> [Task] The records below are to be transcribed exactly from their first line to the line that has "Regarding Case No. 2002-01853", inclusive, with every picture omitted.
##### Available data
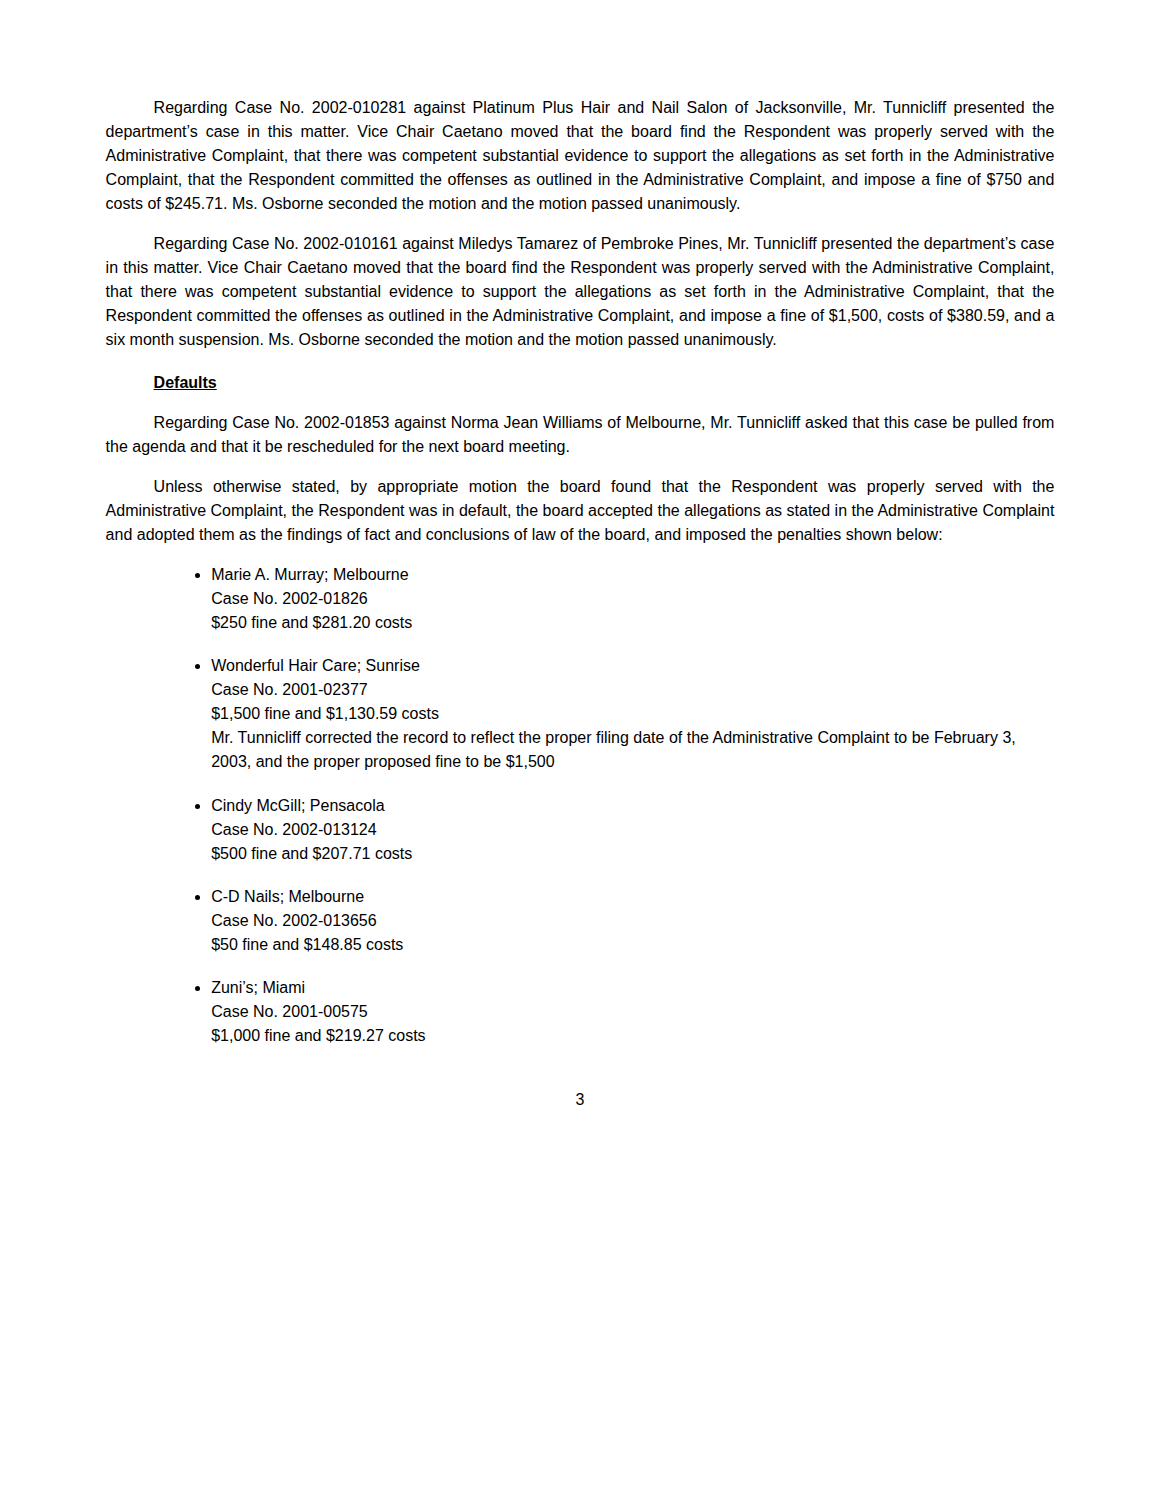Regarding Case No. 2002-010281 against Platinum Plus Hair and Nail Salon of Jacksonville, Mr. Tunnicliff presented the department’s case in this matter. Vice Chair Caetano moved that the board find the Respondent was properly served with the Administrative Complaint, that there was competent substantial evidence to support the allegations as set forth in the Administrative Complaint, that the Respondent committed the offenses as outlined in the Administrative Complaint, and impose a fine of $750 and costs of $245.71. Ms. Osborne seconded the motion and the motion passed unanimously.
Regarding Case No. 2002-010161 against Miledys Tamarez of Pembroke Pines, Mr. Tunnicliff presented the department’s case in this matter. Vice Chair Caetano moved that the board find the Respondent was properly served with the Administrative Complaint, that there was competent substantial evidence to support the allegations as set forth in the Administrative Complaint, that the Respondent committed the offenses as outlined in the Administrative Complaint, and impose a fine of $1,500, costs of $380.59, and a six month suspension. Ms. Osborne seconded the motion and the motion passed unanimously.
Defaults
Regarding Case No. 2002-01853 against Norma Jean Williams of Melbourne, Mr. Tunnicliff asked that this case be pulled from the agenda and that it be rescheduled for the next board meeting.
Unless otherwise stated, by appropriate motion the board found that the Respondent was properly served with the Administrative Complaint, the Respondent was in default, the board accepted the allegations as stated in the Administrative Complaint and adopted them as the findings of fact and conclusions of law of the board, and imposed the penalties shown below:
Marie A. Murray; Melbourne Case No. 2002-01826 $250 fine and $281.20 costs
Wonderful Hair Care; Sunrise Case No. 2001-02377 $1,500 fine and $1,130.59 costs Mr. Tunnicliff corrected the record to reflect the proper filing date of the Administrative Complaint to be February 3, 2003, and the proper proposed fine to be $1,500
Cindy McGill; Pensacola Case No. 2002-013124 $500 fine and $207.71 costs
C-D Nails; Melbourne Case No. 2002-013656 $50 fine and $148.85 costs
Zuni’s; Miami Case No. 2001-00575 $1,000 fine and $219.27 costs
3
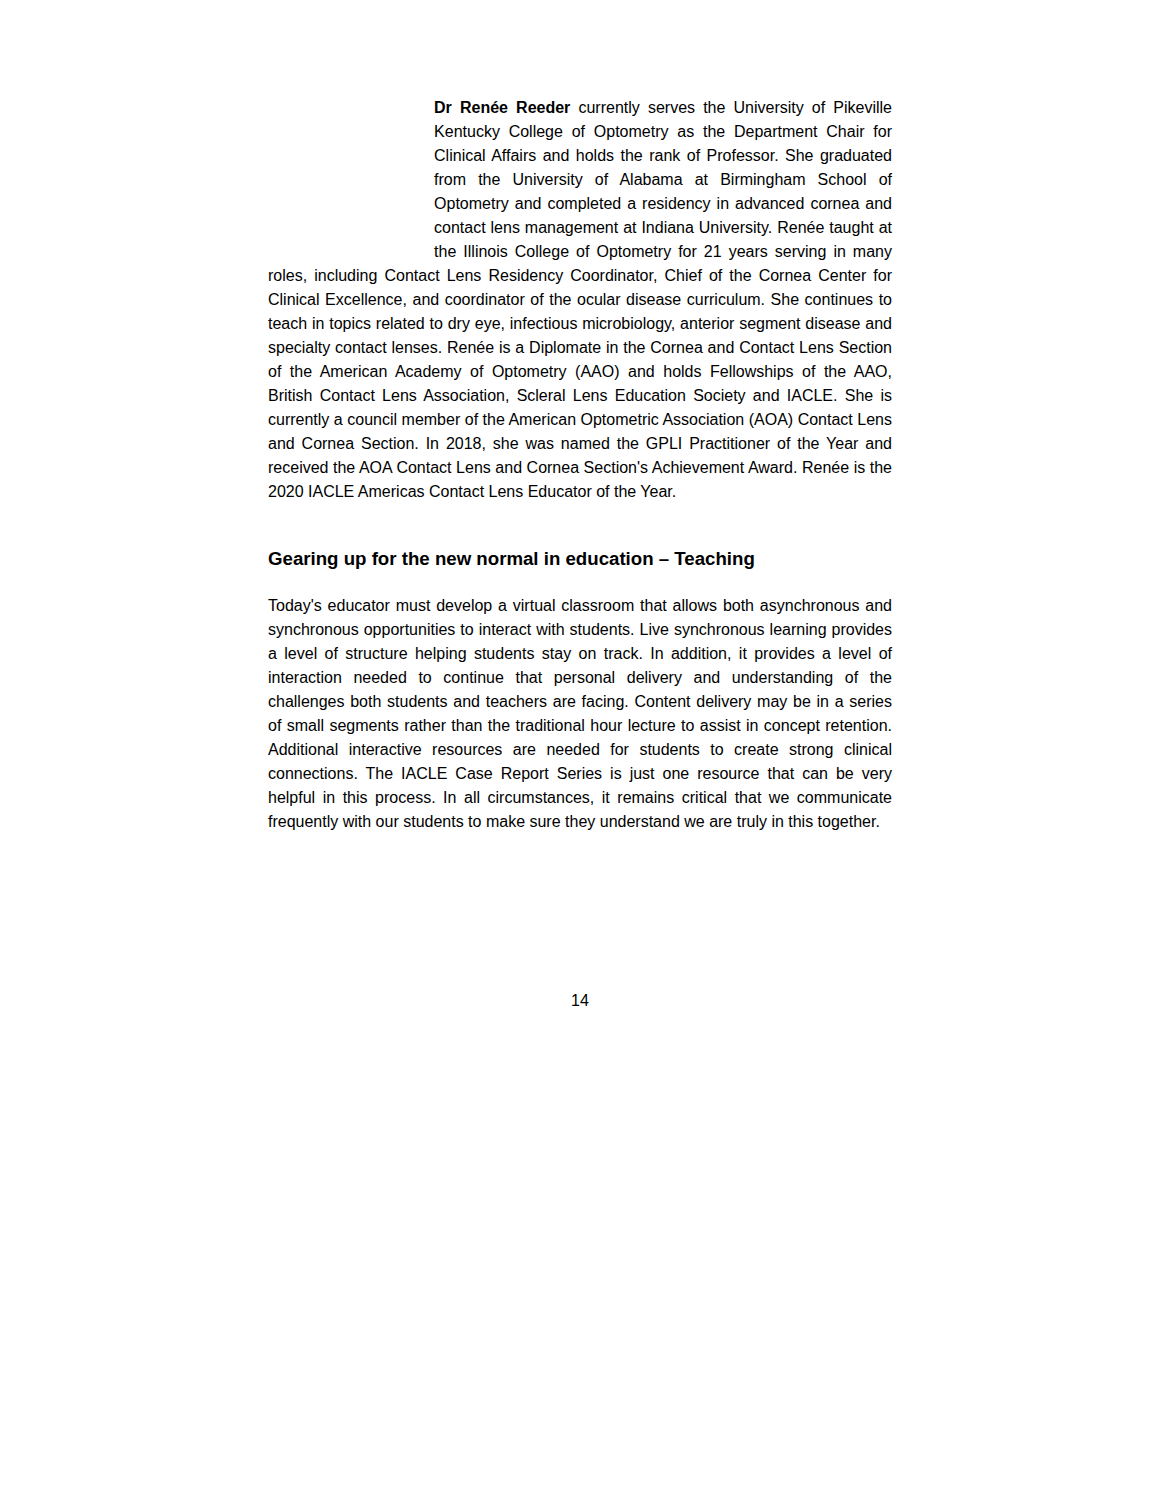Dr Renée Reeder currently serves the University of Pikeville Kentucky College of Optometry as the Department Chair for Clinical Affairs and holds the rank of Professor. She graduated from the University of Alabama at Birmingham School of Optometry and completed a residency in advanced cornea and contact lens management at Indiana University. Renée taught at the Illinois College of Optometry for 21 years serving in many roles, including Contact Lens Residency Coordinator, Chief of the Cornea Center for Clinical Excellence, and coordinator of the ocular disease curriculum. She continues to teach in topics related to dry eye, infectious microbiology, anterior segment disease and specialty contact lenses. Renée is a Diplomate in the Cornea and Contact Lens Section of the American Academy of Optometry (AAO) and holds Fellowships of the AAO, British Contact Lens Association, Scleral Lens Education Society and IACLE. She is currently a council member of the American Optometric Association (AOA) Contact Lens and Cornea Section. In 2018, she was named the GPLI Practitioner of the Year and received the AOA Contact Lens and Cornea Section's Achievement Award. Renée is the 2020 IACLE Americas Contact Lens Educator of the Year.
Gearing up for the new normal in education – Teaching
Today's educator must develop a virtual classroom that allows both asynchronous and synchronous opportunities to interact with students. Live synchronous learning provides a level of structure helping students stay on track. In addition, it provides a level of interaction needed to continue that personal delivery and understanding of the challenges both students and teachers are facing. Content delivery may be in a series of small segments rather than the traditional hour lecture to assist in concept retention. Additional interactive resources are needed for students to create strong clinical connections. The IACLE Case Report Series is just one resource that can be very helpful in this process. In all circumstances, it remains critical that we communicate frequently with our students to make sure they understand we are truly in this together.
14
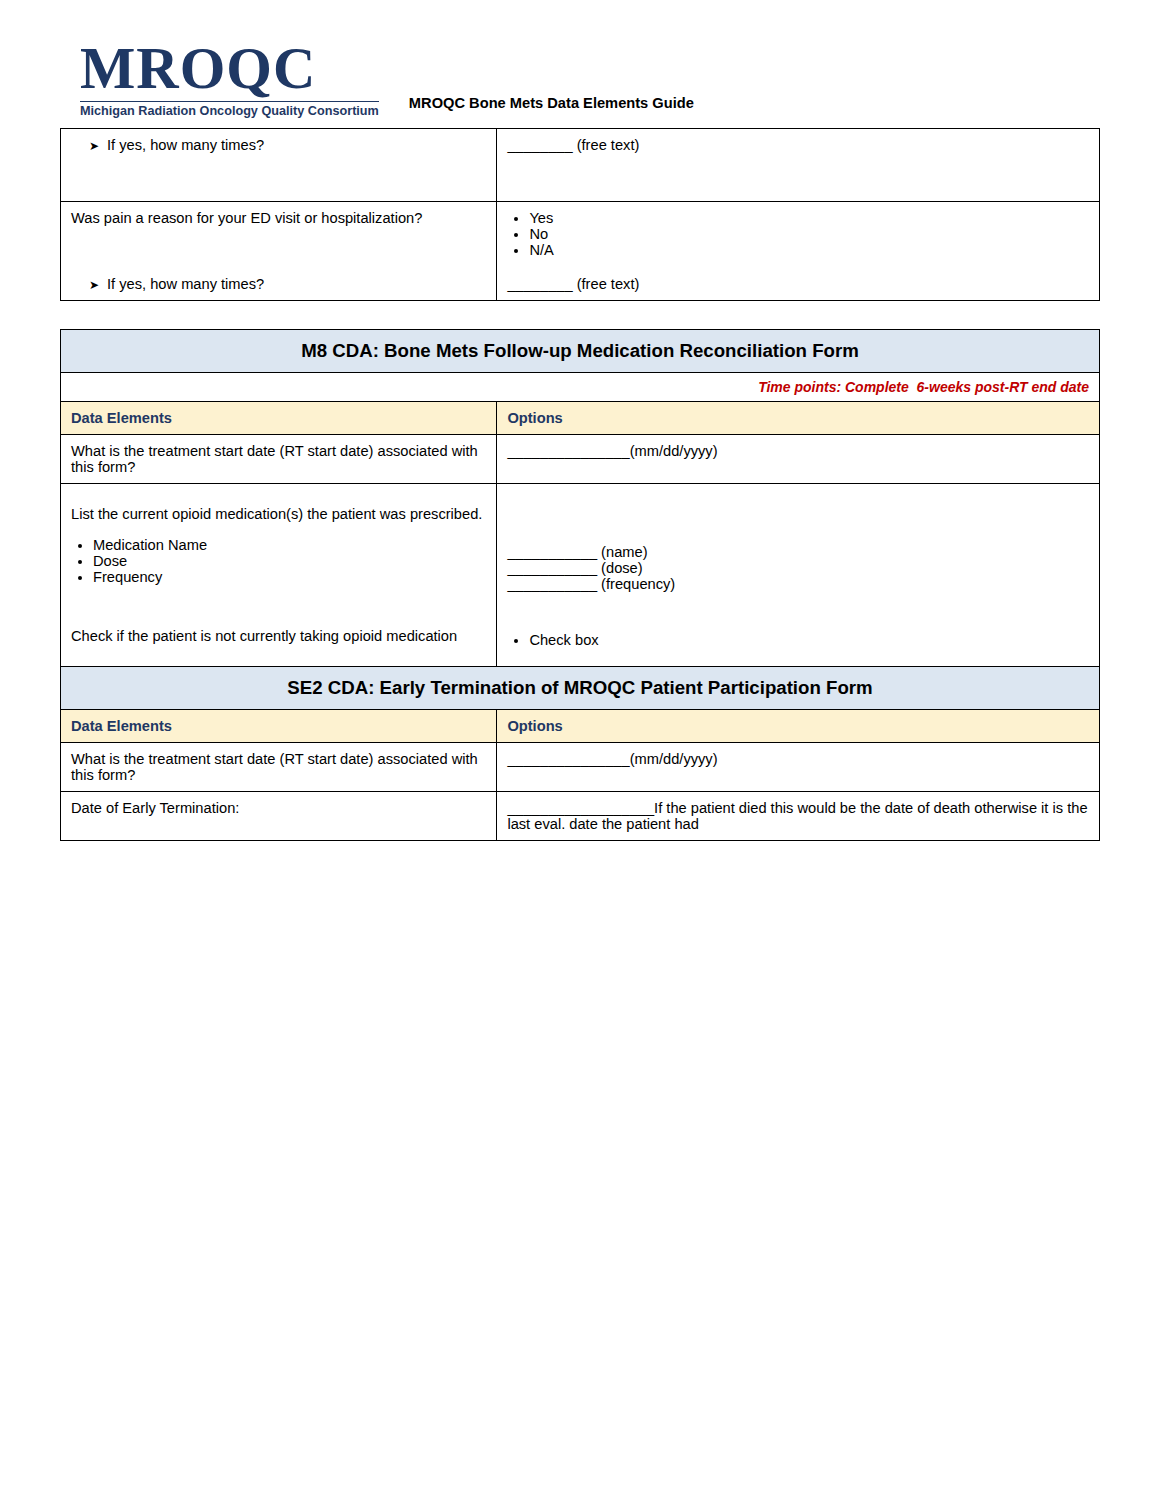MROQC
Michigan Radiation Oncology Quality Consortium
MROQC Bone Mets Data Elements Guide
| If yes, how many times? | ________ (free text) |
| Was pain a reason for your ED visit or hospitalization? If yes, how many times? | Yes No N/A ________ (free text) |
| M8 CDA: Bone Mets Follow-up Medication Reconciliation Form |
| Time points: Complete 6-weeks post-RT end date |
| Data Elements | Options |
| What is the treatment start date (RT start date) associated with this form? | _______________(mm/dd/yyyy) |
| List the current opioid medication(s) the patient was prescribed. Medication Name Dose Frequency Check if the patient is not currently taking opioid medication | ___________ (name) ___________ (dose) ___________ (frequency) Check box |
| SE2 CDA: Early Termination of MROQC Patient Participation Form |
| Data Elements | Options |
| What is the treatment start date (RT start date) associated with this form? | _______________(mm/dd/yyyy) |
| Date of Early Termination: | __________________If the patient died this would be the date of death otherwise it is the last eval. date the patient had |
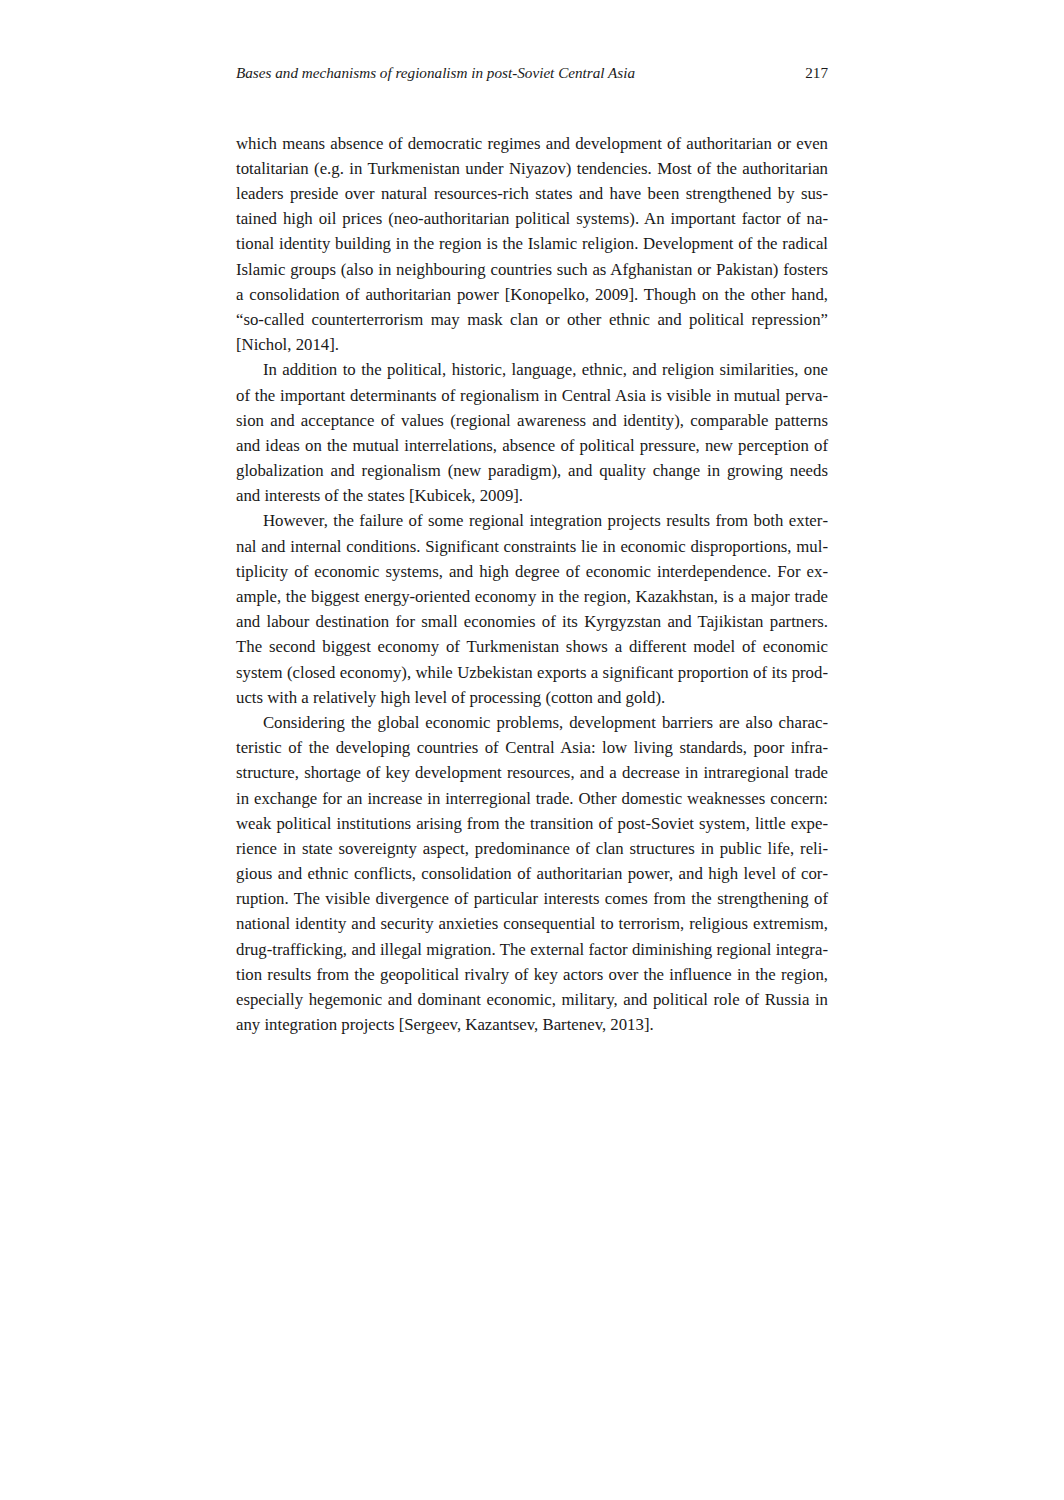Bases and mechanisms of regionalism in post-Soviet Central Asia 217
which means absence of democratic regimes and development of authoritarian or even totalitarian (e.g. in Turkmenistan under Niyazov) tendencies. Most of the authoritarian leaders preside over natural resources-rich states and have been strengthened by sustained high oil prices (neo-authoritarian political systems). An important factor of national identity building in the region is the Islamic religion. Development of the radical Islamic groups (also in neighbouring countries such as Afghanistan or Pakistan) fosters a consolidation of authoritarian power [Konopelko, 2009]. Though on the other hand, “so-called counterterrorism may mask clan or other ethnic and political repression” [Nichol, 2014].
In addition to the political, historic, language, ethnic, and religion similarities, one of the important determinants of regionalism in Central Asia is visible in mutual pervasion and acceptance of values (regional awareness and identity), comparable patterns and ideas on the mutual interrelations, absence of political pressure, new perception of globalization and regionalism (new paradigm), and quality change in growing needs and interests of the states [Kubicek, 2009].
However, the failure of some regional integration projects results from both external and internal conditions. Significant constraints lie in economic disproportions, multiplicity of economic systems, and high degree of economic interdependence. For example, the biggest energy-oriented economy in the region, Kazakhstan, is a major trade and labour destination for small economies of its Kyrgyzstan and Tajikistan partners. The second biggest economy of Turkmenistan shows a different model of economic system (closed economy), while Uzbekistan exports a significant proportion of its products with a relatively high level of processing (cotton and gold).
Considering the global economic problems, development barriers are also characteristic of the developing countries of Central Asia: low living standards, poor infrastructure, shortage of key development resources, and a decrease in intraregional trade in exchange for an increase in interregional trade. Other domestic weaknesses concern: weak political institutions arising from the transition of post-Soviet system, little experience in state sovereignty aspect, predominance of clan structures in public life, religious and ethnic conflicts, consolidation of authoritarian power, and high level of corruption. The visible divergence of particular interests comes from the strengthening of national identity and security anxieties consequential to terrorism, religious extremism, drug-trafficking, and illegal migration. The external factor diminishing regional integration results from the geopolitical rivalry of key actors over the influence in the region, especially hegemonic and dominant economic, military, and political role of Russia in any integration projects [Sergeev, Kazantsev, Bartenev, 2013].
##########
> [Task result]
Regarding Case No. 2002-010281 against Platinum Plus Hair and Nail Salon of Jacksonville, Mr. Tunnicliff presented the department’s case in this matter. Vice Chair Caetano moved that the board find the Respondent was properly served with the Administrative Complaint, that there was competent substantial evidence to support the allegations as set forth in the Administrative Complaint, that the Respondent committed the offenses as outlined in the Administrative Complaint, and impose a fine of $750 and costs of $245.71. Ms. Osborne seconded the motion and the motion passed unanimously.
Regarding Case No. 2002-010161 against Miledys Tamarez of Pembroke Pines, Mr. Tunnicliff presented the department’s case in this matter. Vice Chair Caetano moved that the board find the Respondent was properly served with the Administrative Complaint, that there was competent substantial evidence to support the allegations as set forth in the Administrative Complaint, that the Respondent committed the offenses as outlined in the Administrative Complaint, and impose a fine of $1,500, costs of $380.59, and a six month suspension. Ms. Osborne seconded the motion and the motion passed unanimously.
Defaults
Regarding Case No. 2002-01853 against Norma Jean Williams of Melbourne, Mr. Tunnicliff asked that this case be pulled from the agenda and that it be rescheduled for the next board meeting.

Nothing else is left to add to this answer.